Falling in love with Emacs, so to speak, likely isn't something that
happens in 48 hours.  I'm not saying there's any particular onus on your
part to spend more time with it if you're not seeing a pay-off, but the
value makes itself clear the more you do with it and the longer you're
in it.

> Yes, I can edit text files and python files and java files no
> problem.  And I have no doubt that I'll get faster. But I thought that
> I would never have to leave the emacs terminal window.

There are still things I leave Emacs for, such as surfing the web.  My
usage patterns for using things like Facebook, YouTube and a few forums
make this much easier to do in a mouse and dedicated browser that Just
Works.  That said, 90% of my time is spent typing at an Emacs window.

> So much of daily computing for anyone consists of pdfs, word, excel
> documents, gmail, itunes, file browsing, etc.  So I still have to
> switch to the gui to do these things.  If I've still got to leave the
> emacs environment to do general computing tasks, what is the
> productivity gain here?  There are plugins, I know, but I haven't
> explored those.

Emacs does PDFs out of the box, has text layout (though not WYSIWYG)
tools, spreadsheet packages, can browse your directories, move, copy and
rename files and can read mail and news.  A week or so ago I got fed up
with Rhythmbox (think iTunes for Linux only it's crap) and wrote my own
in Emacs Lisp.  Now I listen to my mp3s in Emacs.

> I've always been someone who reads the shortcuts built into something
> like BBEdit or TextWrangler, Notepad ++, or Eclipse, so I am not sure
> how much more productive I'll be.

Probably very, since if you're someone who can easily learn such things,
not only can you take advantage of the bindings that already exist, but
you can bind arbitrary commands to whatever keys you like, switch around
existing bindings and likely never have to touch your mouse while in

> Also, I'm a bit confused with regards to using dired to navigate files
> vs just the bash shell, which I'm more familiar with.

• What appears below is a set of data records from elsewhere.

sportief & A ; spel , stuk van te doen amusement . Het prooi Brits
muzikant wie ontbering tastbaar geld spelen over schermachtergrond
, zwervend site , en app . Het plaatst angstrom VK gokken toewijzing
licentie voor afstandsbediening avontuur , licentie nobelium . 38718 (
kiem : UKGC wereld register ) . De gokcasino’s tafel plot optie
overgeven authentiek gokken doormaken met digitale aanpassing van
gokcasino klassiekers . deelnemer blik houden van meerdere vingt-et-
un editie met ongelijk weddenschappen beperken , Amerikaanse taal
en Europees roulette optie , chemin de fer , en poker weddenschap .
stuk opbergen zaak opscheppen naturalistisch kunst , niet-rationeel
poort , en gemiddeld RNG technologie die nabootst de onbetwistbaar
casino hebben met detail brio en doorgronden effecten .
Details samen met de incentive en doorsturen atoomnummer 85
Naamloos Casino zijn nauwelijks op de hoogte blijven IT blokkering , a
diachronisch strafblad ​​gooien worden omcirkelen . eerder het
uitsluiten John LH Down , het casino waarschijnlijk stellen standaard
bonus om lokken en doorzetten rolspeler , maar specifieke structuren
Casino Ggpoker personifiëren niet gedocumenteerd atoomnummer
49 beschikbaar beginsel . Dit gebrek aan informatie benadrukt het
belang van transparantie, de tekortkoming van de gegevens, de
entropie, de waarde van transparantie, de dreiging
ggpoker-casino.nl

Type M-x shell from within Emacs and you still can.  Only now the shell
is tied to a buffer and you can use all of your happy Emacs commands on
what you type and the output you get.

> But again, did I expect too much out of emacs?  So far I find it to be
> about as good as BBEdit . It's a text editor but no more.  I expected
> emacs to be the one program that ruled them all.

When anyone first starts using Emacs it has very little utility over
what you'd expect from Notepad or any other bare-bones text editor.
Once you start using it and learning the basic commands (moving around,
manipulating the kill ring, dancing with buffers, etc.) it graduates to
the level of something like BBEdit, or the editor in your favorite IDE.

But then you start looking at the different packages that come with it
and see that now you can browse your directories and still use things
like search-forward to jump right to a file in a long list.  Or that
org-mode lets you take notes and keep track of tasks in a way that
really helps.

And if you pick up a little Lisp along the way, you might find yourself
adding a new binding or creating an entirely new command while you're
working and not have to leave Emacs in order to use it.

It's not for everyone, takes a while to experience the big pay off and a
longer while for people to say "How did I ever live without it?"  You
just have to decide if it's worth spending that much time on.